My father died yesterday of respiratory failure due to sarcoidosis. I am still under the influence of that soul novocaine right now -- the feeling that everything is just the same. I can even say "my father is dead" out loud... nothing. My emotions have taken a holiday.
Why am I writing this here? For pity? Sympathy? I know only one noder in person, through some classes we took together at UIUC. The rest of you are collections of writeups to me, through which I can decipher a bit of your personalities, but even those may not be real. So why do I write here? Do I walk down the street, greeting everyone I pass with "Good morning, my father died yesterday, how are you?"
Maybe I should. My aunt says she wants to shout it out to the whole world, to every person she passes. "Hello, did you know John Lindsey? No? Well, you should have, and here's why..."
My father was not a genius. He didn't make any groundbreaking discovery, or rescue a litter of kittens from a burning building. He only finished junior college, and worked as a field support engineer in the telecommunications industry. He was a jack of all trades, something of which I have become too.
But my father read to us when we were young. He set me up with my first computer, and challenged me to learn everything about it despite the fact that we had no manuals and only a collection of buggy BASIC programs and DOS batch files to learn from. He could be damned annoying, blasting music at 8:00am on a Saturday so we would get up to do our chores, but he tried to teach us responsibility through his actions.
He was a photographer and a fisherman, a boater and a model railroading enthusiast; but he rarely had time for those things because he was our plumber, electrician, carpenter, and landscaper too, and that's just for starters. I did not learn nearly enough from him. I always thought there would be more time.
My father was fifty-one years old when he died. His sarcoidosis was probably exacerbated by the fact that he refused to go on a steroid regimen, because he hated what they did to a person's body. We always knew this might be the eventual result of his disease, but everybody expected we would have another ten or twenty years, at the least, before this. My mother has been robbed of the chance to retire and grow old with him, and that is the cruelest joke of it all.
My parents own a cabin up in the North Woods of Wisconsin. We will travel there this summer to scatter his cremains over the lake, where my mother will eventually be too. That cabin will never leave our family; for generations to come, it will be our refuge.

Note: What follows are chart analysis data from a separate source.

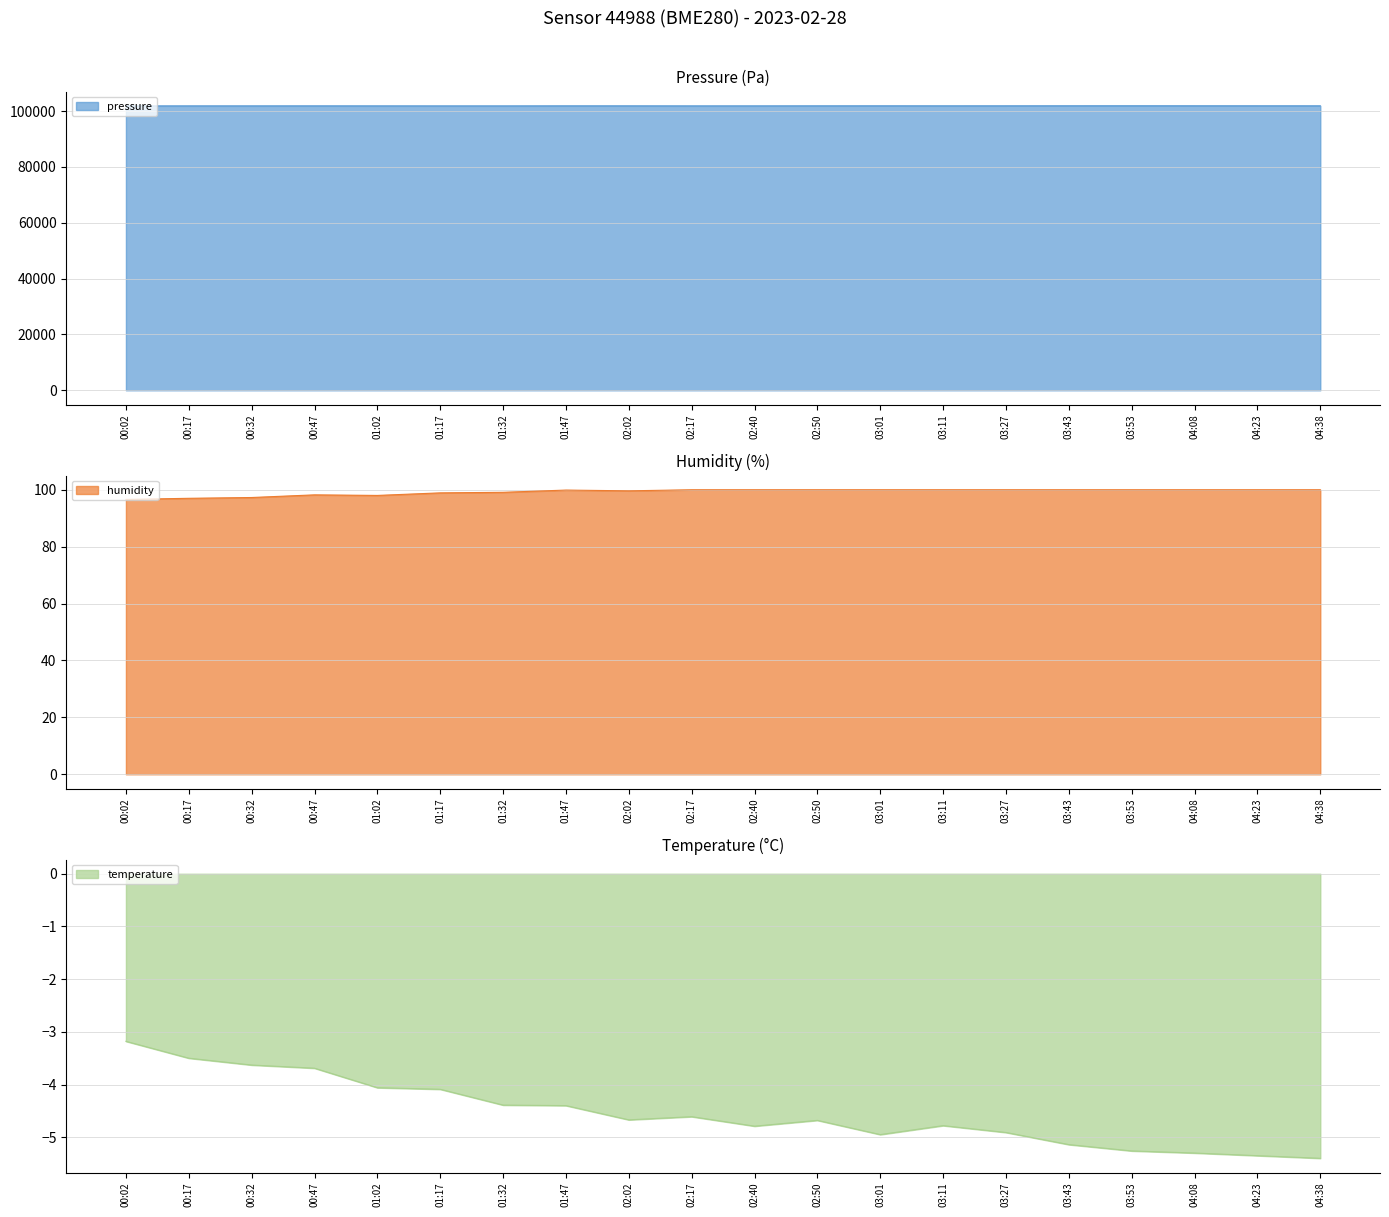

Reading left to right, list all the values displayed in this chart.

pressure: 00:02=101843.4	00:17=101853.2	00:32=101854.8	00:47=101862.3	01:02=101854.0	01:17=101848.5	01:32=101847.8	01:47=101867.1	02:02=101865.7	02:17=101852.1	02:40=101856.8	02:50=101870.1	03:01=101878.2	03:11=101871.8	03:27=101876.0	03:43=101886.3	03:53=101892.3	04:08=101885.0	04:23=101880.5	04:38=101875.0
humidity: 00:02=96.6	00:17=97.0	00:32=97.3	00:47=98.2	01:02=98.0	01:17=98.9	01:32=99.1	01:47=99.9	02:02=99.6	02:17=100.0	02:40=100.0	02:50=100.0	03:01=100.0	03:11=100.0	03:27=100.0	03:43=100.0	03:53=100.0	04:08=100.0	04:23=100.0	04:38=100.0
temperature: 00:02=-3.2	00:17=-3.5	00:32=-3.6	00:47=-3.7	01:02=-4.1	01:17=-4.1	01:32=-4.4	01:47=-4.4	02:02=-4.7	02:17=-4.6	02:40=-4.8	02:50=-4.7	03:01=-5.0	03:11=-4.8	03:27=-4.9	03:43=-5.1	03:53=-5.3	04:08=-5.3	04:23=-5.3	04:38=-5.4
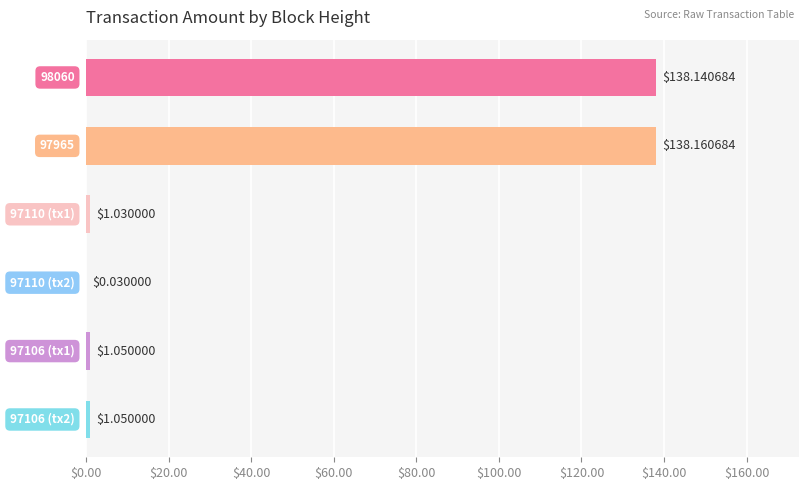

Are the bars grouped side by side (vs. stacked)?

No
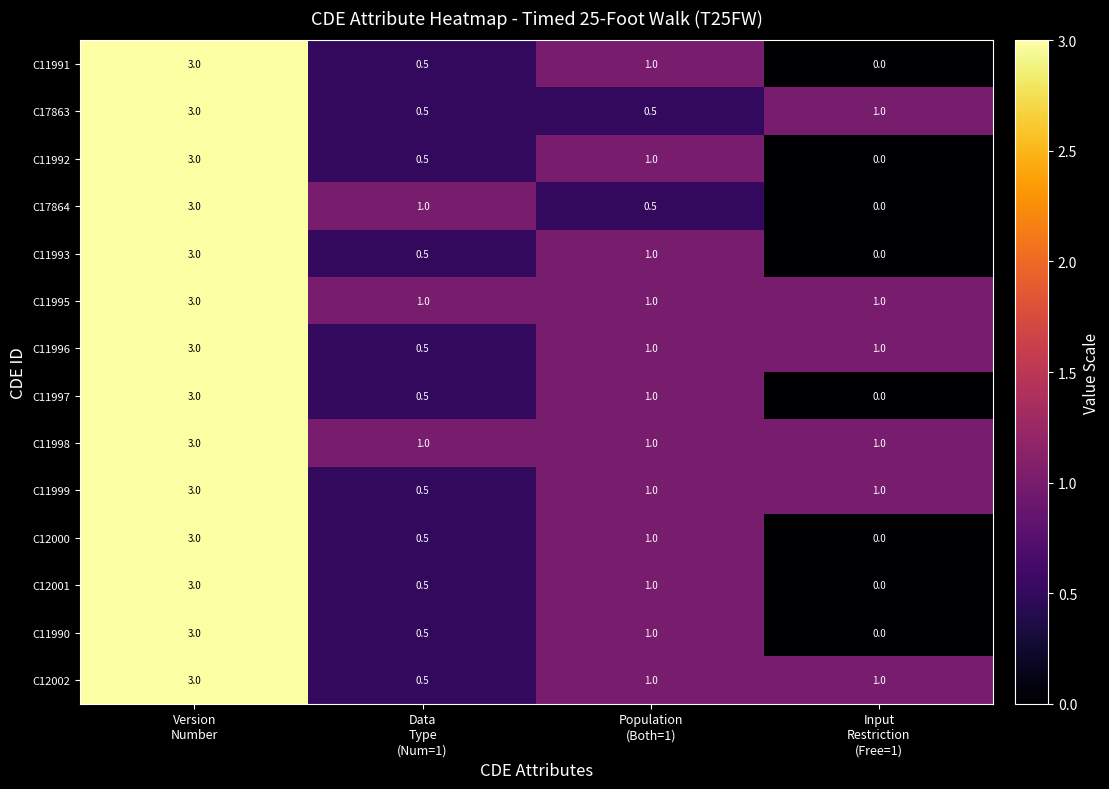

At which category is the sum across all series the highest?

Version
Number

So why am I writing this right now, for a bunch of strangers? Not for pity, or sympathy, or angst, or any of these things. I am writing this to let everyone know who he was, and what an impact he has made upon this Earth. He may not have been famous, but there will be over two hundred friends and family at his wake, and that is the mark of a great man.
Update 3/14: It looks like I underestimated... by a lot. When we counted the signatures in the guest book, we found that over five hundred people attended that wake, and when you add people that did not sign, we estimate the total number at over seven hundred. We are told that people stood in line for over an hour, outside in the falling snow. The line stretched out the door and down the block; people had to park three blocks away. The wake was supposed to run from 2:00pm to 8:00pm; the last people did not leave until 10:30pm.
Now that is the mark of a great man.